We may also have priors that arise from psychological or physiological models. For example, if we were tracking someone's hand in space, we could use a prior that implemented the reach volume of the hand -- the probability of the hand being more than 2m from the torso is probably small, for example.


## Example
We'll look at building a very simple gesture recogniser using a *particle filter* (that's a sample-based/MCMC probabilistic filter).

**Link to the notebook: [examples/1_in_the_loop.ipynb](ex_1_in_the_loop.ipynb)**

## Papers 

### Paper a: AnglePose
1. Rogers, Simon, John Williamson, Craig Stewart, and Roderick Murray-Smith. 2011. [**“AnglePose: Robust, Precise Capacitive Touch Tracking via 3d Orientation Estimation.”**](https://doi.org/10.1145/1978942.1979318.) In *Proceedings of the 2011 Annual Conference on Human Factors in Computing Systems - CHI ’11*, 2575. Vancouver, BC, Canada: ACM Press. 

![AnglePose](imgs/paper_1_anglepose.png)

* **Distribution**
    * Over finger poses, i.e. over the 4D vector space $[x,y, \phi, \theta]$. Roll is ignored.
* **Data Generating Process**
    * Simple model of finger as a hinged flap
    * Observed via basic capacitive electrical model 
    * First-order dynamics of motion (e.g. velocity tends to be constant in the short term)
* **Priors**
    * The previous time step (i.e. the last pose known)

[TASK TO COMPLETE] Can you carry on the excerpt on priors and the AnglePose paper, picking up after its last line? The rows that come next are drawn from a separate dataset, not from this excerpt.

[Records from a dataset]
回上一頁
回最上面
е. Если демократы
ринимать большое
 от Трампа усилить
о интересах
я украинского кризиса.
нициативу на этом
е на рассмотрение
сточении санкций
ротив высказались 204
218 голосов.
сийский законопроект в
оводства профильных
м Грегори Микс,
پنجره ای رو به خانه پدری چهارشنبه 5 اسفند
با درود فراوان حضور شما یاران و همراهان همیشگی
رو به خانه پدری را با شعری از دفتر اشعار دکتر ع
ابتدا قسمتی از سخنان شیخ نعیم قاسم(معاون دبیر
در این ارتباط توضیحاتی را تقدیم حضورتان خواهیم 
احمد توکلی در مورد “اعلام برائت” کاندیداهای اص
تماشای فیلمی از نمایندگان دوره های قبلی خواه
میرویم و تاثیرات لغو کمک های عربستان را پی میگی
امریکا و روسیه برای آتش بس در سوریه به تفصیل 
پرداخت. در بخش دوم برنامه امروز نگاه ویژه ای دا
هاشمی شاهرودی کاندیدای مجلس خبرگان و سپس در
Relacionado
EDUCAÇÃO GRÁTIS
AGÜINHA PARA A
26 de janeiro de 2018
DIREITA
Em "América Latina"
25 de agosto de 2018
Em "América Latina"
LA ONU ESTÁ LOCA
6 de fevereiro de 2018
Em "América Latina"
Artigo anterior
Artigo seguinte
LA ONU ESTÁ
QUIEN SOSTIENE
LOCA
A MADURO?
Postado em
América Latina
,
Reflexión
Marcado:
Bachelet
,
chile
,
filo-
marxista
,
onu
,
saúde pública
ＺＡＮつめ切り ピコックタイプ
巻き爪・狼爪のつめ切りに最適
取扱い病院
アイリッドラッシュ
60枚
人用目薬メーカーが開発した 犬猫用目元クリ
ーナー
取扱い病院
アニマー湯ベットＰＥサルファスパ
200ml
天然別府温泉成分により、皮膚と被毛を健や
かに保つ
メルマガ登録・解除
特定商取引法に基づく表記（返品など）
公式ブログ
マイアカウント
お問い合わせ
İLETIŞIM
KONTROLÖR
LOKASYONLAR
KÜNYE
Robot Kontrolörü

[RESULT FOR THIS EXERCISE]
    * And the bounds of the device
* **Observation**
    * Raw sensor images (160 element vectors representing capacitances)
* **Inference**
    * Sequential Monte Carlo (particle filter) -- propagating samples forward in time.
* **Interaction benefit**
    * Increased precision and robustness of pointing
    * Uncertainty available to decide on whether to actuate

### Paper b: Dasher
1. Ward, David J., Alan F. Blackwell, and David JC MacKay. 2000a. [**“Dasher-a Data Entry Interface Using Continuous Gestures and Language Models.”**](https://dl.acm.org/doi/pdf/10.1145/354401.354427) In *UIST*, 129–37.

![Dasher](imgs/paper_2_dasher.png)

* **Distribution**
    * Over (sequences of) characters of an alphabet.
* **Data Generating Process**
    * Characters are generated by a Markov model (PPM-based) conditioned on prior characters.
    * These are indexed based on a response to a stimuli which dedicates screen real-estate according to prior.
* **Priors**
    * Language model given previous characters    
* **Observation**
    * Cursor position (note: not stochastic!).
* **Inference**
    * Exact.
* **Interaction benefit**
    * Increased efficiency of interaction 
    * Easy to fuse with other input sources (e.g. SpeechDasher)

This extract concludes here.